Data supplied >>
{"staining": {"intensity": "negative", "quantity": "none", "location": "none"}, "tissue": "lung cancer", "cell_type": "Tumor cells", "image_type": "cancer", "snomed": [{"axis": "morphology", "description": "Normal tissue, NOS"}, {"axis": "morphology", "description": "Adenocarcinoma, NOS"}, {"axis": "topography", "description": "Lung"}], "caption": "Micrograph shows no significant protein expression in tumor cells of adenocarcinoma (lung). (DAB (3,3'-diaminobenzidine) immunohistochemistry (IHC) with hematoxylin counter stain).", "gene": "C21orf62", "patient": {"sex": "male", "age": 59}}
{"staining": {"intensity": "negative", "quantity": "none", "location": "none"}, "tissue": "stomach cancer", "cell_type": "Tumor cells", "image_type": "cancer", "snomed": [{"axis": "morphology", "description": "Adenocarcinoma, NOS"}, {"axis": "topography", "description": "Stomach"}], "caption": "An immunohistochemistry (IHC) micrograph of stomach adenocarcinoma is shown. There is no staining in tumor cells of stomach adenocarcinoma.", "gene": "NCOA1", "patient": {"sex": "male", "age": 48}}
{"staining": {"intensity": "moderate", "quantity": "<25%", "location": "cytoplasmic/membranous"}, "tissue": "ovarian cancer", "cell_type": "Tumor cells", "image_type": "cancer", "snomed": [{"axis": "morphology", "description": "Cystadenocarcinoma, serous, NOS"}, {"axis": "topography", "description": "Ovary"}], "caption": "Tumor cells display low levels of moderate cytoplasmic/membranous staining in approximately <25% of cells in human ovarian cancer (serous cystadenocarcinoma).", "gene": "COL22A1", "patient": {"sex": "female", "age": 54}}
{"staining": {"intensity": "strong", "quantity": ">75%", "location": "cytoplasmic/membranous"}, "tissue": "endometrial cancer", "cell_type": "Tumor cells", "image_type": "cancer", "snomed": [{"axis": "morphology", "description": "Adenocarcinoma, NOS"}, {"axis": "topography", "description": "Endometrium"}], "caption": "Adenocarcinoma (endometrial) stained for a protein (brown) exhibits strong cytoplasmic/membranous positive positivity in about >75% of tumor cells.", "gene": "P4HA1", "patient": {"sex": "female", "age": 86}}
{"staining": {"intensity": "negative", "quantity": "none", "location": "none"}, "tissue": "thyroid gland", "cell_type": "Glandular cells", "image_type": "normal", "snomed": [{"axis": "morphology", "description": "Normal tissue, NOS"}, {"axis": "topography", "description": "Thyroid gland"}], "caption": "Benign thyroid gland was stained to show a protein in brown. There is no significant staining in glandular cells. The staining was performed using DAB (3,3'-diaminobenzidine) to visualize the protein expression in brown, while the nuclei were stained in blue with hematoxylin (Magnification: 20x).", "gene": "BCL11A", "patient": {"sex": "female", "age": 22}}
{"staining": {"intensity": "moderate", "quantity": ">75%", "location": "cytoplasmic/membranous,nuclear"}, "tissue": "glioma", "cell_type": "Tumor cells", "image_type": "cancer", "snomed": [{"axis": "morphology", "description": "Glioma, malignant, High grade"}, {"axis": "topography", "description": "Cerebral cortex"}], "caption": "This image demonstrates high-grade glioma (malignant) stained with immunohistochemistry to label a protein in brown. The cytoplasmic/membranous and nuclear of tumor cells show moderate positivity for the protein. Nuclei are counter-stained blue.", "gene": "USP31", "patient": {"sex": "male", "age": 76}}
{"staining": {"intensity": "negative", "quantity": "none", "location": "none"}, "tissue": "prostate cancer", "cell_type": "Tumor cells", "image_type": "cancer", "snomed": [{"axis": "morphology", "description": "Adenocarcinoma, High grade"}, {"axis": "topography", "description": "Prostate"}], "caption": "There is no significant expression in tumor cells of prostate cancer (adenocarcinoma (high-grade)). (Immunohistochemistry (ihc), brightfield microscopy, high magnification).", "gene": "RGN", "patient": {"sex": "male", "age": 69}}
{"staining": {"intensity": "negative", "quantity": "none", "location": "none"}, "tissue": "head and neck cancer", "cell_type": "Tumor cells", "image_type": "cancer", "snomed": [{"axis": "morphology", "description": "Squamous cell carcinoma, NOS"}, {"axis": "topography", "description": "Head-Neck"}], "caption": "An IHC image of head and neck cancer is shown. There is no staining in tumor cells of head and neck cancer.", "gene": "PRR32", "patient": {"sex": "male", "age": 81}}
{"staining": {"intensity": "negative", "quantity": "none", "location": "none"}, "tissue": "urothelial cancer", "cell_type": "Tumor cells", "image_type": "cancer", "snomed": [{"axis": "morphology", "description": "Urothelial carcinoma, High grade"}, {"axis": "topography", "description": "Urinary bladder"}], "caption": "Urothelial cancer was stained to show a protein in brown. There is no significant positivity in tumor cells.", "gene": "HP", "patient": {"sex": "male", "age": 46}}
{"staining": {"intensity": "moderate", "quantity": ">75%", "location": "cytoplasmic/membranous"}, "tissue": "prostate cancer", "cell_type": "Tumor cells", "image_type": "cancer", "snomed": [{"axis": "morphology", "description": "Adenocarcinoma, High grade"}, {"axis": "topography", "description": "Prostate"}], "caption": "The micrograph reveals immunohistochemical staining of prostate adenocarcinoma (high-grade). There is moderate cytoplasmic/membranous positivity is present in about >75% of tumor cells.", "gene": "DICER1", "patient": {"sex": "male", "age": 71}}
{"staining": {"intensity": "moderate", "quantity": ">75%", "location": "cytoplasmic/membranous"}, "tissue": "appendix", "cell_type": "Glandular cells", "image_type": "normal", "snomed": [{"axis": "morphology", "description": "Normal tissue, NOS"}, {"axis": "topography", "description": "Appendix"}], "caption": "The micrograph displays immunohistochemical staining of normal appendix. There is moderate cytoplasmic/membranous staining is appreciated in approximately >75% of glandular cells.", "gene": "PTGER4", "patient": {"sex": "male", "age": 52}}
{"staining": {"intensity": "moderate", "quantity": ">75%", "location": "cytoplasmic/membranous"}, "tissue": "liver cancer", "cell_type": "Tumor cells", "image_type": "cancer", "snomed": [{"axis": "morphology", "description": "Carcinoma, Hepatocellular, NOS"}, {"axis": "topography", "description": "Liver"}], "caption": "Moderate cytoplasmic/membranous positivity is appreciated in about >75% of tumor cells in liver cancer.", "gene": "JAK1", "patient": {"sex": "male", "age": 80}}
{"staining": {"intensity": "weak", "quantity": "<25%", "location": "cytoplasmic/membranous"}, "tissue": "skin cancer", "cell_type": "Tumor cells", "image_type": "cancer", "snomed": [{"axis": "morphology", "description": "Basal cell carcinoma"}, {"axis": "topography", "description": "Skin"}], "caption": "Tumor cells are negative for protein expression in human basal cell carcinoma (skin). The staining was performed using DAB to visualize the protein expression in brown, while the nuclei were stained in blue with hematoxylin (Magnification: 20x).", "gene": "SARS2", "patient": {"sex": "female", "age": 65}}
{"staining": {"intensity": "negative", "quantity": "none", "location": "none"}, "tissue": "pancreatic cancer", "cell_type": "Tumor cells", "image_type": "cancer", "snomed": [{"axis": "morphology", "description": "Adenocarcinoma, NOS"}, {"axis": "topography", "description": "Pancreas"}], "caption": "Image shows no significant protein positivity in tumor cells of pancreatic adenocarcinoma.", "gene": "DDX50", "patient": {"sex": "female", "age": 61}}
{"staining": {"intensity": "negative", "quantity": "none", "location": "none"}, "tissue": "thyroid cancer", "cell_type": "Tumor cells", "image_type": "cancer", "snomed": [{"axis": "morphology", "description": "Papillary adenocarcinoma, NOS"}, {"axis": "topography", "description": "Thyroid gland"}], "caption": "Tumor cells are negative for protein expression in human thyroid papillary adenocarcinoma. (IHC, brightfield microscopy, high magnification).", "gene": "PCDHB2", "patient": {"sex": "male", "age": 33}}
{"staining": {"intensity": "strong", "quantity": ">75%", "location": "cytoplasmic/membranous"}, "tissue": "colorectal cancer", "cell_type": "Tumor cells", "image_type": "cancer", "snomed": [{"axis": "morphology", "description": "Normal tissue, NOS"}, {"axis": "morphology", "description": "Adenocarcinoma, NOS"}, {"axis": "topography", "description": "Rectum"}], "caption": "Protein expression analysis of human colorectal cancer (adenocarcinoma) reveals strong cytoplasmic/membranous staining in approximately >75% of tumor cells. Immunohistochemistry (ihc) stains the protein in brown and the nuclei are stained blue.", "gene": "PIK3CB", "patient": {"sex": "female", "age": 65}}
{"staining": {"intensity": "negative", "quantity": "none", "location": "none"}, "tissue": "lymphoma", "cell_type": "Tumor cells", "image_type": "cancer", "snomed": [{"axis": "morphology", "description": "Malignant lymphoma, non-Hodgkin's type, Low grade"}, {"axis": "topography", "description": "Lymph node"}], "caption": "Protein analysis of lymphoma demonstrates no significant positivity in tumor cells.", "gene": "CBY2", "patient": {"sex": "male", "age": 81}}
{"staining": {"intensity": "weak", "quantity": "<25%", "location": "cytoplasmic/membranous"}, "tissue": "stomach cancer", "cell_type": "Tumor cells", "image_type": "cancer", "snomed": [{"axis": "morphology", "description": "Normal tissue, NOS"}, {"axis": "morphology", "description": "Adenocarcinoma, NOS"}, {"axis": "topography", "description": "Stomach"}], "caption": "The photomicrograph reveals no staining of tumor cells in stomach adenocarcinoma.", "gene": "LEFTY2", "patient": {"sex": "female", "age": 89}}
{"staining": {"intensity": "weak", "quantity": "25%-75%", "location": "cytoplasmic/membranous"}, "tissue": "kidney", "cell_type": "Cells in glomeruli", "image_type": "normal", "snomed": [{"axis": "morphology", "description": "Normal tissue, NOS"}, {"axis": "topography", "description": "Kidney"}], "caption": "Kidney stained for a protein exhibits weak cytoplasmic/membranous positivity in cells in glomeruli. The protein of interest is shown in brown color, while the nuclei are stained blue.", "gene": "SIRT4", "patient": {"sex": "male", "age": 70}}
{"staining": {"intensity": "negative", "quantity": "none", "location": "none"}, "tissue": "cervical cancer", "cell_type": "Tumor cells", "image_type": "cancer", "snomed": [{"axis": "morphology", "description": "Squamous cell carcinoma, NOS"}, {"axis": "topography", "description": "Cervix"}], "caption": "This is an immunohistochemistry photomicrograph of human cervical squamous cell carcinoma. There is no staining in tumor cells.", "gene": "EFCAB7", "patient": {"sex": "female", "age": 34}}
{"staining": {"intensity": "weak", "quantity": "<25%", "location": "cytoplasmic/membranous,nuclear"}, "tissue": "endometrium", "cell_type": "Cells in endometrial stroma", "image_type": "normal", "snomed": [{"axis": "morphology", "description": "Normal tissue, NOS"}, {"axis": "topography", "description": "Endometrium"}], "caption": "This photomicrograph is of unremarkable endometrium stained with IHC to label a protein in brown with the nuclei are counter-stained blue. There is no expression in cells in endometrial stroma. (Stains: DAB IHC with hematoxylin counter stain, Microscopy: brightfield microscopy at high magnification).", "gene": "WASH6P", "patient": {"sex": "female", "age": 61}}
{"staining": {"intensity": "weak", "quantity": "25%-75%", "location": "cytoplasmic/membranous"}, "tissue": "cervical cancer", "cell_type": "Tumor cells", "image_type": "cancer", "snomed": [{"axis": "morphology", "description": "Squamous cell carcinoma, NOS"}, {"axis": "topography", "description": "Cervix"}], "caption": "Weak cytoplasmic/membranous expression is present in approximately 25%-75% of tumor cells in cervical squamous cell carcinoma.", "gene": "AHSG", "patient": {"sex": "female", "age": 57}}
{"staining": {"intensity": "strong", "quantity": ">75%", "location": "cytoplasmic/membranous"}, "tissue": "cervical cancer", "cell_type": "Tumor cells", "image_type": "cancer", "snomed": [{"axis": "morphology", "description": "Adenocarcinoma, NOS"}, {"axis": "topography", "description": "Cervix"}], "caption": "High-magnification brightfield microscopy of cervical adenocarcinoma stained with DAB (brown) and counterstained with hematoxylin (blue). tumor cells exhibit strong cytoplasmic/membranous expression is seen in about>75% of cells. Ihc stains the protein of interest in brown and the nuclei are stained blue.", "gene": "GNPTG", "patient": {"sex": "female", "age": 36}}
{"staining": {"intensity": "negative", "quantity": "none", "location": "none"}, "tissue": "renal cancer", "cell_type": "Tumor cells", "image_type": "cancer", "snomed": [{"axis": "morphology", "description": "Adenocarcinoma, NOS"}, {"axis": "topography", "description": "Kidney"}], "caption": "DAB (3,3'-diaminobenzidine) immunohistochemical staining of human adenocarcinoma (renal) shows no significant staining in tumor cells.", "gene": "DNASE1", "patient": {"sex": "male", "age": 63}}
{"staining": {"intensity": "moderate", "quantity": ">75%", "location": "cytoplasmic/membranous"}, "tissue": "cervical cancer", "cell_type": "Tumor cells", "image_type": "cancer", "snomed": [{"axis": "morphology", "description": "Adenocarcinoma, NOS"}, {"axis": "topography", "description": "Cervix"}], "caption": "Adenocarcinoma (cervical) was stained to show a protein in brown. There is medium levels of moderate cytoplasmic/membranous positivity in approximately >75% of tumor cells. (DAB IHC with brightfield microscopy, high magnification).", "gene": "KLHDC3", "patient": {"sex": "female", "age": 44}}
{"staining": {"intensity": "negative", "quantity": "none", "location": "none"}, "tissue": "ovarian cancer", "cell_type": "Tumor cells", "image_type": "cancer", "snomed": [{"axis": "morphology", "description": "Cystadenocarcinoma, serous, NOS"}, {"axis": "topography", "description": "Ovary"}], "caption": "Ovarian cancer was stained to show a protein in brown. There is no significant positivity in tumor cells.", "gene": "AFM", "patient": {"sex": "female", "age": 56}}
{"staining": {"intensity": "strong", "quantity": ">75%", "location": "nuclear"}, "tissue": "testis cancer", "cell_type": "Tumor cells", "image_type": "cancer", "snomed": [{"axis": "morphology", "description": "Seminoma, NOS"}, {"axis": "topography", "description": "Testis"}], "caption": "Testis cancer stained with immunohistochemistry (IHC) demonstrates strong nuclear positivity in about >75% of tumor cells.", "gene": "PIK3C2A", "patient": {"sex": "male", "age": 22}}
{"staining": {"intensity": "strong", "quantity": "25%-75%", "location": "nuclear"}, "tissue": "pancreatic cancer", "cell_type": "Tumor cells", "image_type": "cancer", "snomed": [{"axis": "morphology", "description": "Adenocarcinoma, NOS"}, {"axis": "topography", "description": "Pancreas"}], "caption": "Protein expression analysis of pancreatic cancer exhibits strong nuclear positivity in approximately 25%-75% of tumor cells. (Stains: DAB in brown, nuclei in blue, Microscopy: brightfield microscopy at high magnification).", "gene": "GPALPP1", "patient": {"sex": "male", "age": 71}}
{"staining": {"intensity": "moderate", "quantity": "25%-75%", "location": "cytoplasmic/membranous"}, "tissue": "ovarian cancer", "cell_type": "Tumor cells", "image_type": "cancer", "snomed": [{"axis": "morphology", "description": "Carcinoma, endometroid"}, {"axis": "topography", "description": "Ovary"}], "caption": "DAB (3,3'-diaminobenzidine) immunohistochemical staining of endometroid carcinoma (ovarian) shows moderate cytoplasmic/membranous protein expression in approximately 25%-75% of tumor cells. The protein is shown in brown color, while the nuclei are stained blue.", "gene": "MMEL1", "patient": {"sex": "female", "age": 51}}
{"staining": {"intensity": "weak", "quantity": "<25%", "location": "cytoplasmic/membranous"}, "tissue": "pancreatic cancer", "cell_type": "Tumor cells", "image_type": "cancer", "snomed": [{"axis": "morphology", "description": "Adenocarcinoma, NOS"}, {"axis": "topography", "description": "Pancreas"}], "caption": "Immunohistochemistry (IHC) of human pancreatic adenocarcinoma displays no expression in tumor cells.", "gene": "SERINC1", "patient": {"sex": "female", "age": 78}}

Exercise directions >>
Wherever the string "Pancreas" is found in the listing above, copy the line that contains it.

Answer to this problem >>
{"staining": {"intensity": "negative", "quantity": "none", "location": "none"}, "tissue": "pancreatic cancer", "cell_type": "Tumor cells", "image_type": "cancer", "snomed": [{"axis": "morphology", "description": "Adenocarcinoma, NOS"}, {"axis": "topography", "description": "Pancreas"}], "caption": "Image shows no significant protein positivity in tumor cells of pancreatic adenocarcinoma.", "gene": "DDX50", "patient": {"sex": "female", "age": 61}}
{"staining": {"intensity": "strong", "quantity": "25%-75%", "location": "nuclear"}, "tissue": "pancreatic cancer", "cell_type": "Tumor cells", "image_type": "cancer", "snomed": [{"axis": "morphology", "description": "Adenocarcinoma, NOS"}, {"axis": "topography", "description": "Pancreas"}], "caption": "Protein expression analysis of pancreatic cancer exhibits strong nuclear positivity in approximately 25%-75% of tumor cells. (Stains: DAB in brown, nuclei in blue, Microscopy: brightfield microscopy at high magnification).", "gene": "GPALPP1", "patient": {"sex": "male", "age": 71}}
{"staining": {"intensity": "weak", "quantity": "<25%", "location": "cytoplasmic/membranous"}, "tissue": "pancreatic cancer", "cell_type": "Tumor cells", "image_type": "cancer", "snomed": [{"axis": "morphology", "description": "Adenocarcinoma, NOS"}, {"axis": "topography", "description": "Pancreas"}], "caption": "Immunohistochemistry (IHC) of human pancreatic adenocarcinoma displays no expression in tumor cells.", "gene": "SERINC1", "patient": {"sex": "female", "age": 78}}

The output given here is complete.